### CONSIGNES DE TRAVAIL
• 1. D'après le texte sur les fichiers de police, à quelle date le gouvernement a-t-il créé par décret deux fichiers pour remplacer le décret « EDVIGE 1.0 » ?
• 2. Recopiez à l'identique tout ce qui va de « Mise au vote » jusqu'à « ces procédés contraires à un processus démocratique normal. » dans le texte sur les fichiers de police.

### TEXTE FOURNI

-----

Suite aux amendements Bénisti, le texte comprend une Section 3, "Dispositions relatives à l’informatique, aux fichiers et aux libertés", constituée de 9 articles, de 29 à 29 nonies. L’article 29 bis autorise la création de fichiers de police, y compris de renseignement, par simple arrêté ministériel – une procédure encore plus simple qu’un décret. Un décret en Conseil d’Etat est nécessaire lorsque des données sensibles sont concernées [1].

Le Collectif « Non à EDVIGE », dont la LDH fait partie, avait dénoncé et condamné avec force ce qu’elle qualifie de procédés contraires à un processus démocratique normal.

[Mise en ligne le 26 novembre 2009, mise à jour le 12 décembre]



Communiqué du Collectif « Non à EDVIGE »

Paris le 26 novembre 2009

Fichiers de police : un choix opportuniste et malvenu

La Commission des lois de l’Assemblée nationale avait adopté en mars 2009 à l’unanimité, majorité et opposition réunies, une proposition de loi sur les fichiers de police prévoyant le passage obligé par la loi pour toute création de fichiers de police.

Le collectif « NON A EDVIGE », même s’il émettait des réserves, considérait que cette proposition était une avancée intéressante en matière de fonctionnement démocratique.

Entre temps, contrairement à ce qu’il avait annoncé au plus fort de la mobilisation citoyenne, le gouvernement a choisi d’éviter le débat parlementaire en créant le 18 octobre 2009 par décret deux fichiers en remplacement du défunt décret « EDVIGE 1.0 », retiré par le gouvernement en novembre 2008 suite à la mobilisation citoyenne.

Mise au vote à l’Assemblée le 24 novembre dernier, cette proposition de loi a été repoussée par les députés UMP.

Le matin même et en totale contradiction avec leur vote précédent en Commission des lois, les députés UMP, y compris Jacques-Alain Bénisti pourtant co-signataire de la proposition de loi sur les fichiers de police, ont voté en Commission des amendements à une proposition de loi sur la simplification du droit. Ces amendements autorisent la création de fichiers par simple arrêté gouvernemental, confirmant la volonté de la majorité présidentielle d’enterrer définitivement la promesse de faire passer par la loi la création de tout nouveau fichier de police.

Le Collectif « Non à EDVIGE » dénonce et condamne avec force ces procédés contraires à un processus démocratique normal.

Contact Presse du Collectif : contact@nonaedvige.sgdg.org
http://www.nonaedvige.sgdg.org/

L’UMP ouvre la porte à la création de nouveaux fichiers

par Patrick Roger, Le Monde daté du 26 novembre 2009


La proposition de loi visant à encadrer la création et le fonctionnement des fichiers de police présentée, jeudi 19 novembre, par Delphine Batho (PS, Deux-Sèvres) a été rejetée, mardi 24 novembre, par la majorité de l’Assemblée nationale. Ont aussi été rejetées les deux autres propositions de loi - sur le droit de finir sa vie dans la dignité et sur la régulation de la concentration dans les médias - défendues par le groupe socialiste dans le cadre de sa journée d’initiative parlementaire.

-----

### EXTRAIT DES DONNÉES
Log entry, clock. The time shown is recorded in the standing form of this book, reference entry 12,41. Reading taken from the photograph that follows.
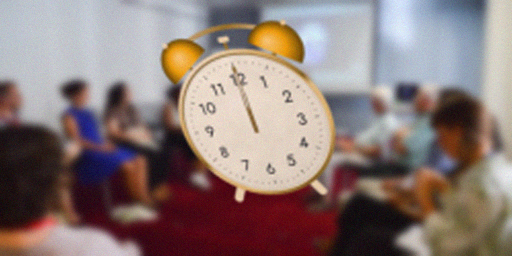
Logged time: 12,00
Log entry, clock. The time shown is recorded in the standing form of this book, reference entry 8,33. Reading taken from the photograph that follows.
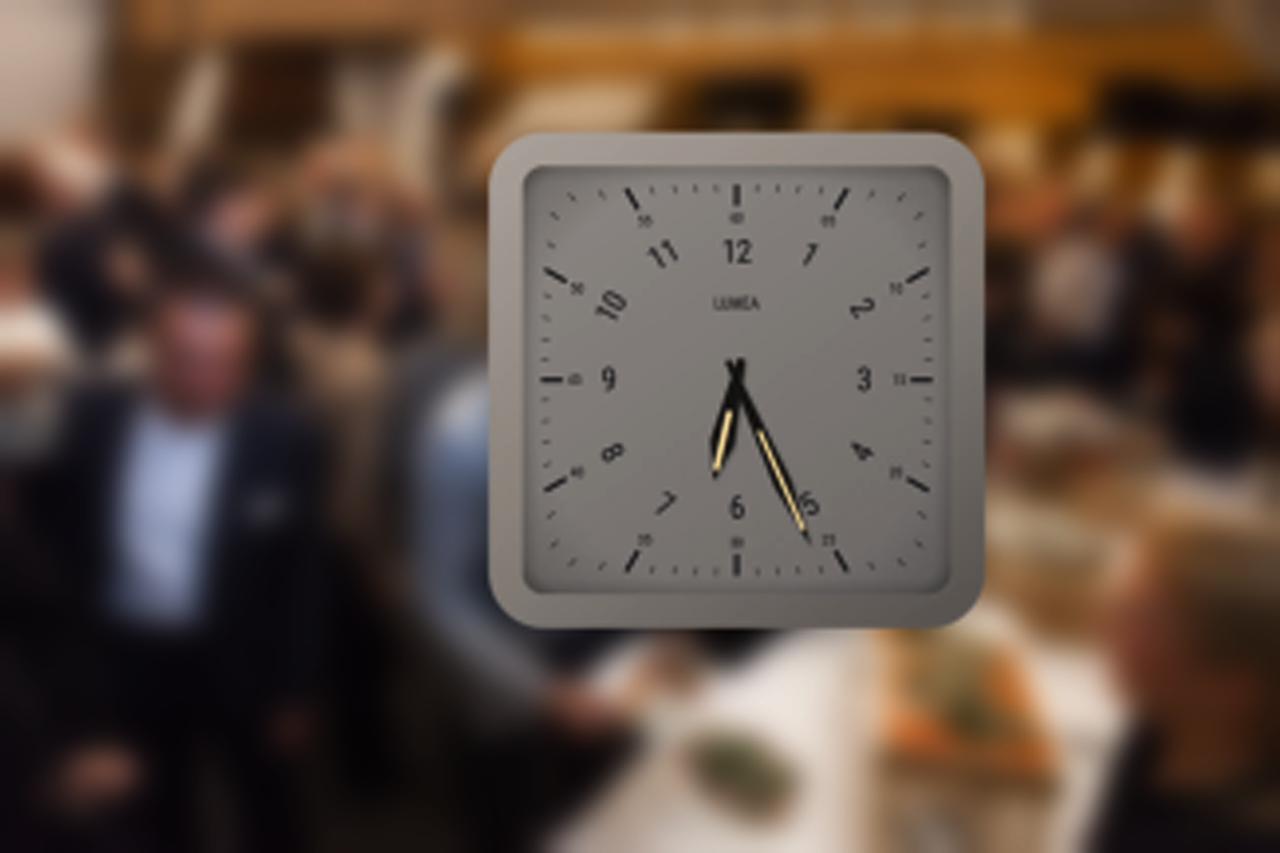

-----

### RÉPONSES DE L'EXERCICE
• 1. Le 18 octobre 2009.

• 2.
Mise au vote à l’Assemblée le 24 novembre dernier, cette proposition de loi a été repoussée par les députés UMP.

Le matin même et en totale contradiction avec leur vote précédent en Commission des lois, les députés UMP, y compris Jacques-Alain Bénisti pourtant co-signataire de la proposition de loi sur les fichiers de police, ont voté en Commission des amendements à une proposition de loi sur la simplification du droit. Ces amendements autorisent la création de fichiers par simple arrêté gouvernemental, confirmant la volonté de la majorité présidentielle d’enterrer définitivement la promesse de faire passer par la loi la création de tout nouveau fichier de police.

Le Collectif « Non à EDVIGE » dénonce et condamne avec force ces procédés contraires à un processus démocratique normal.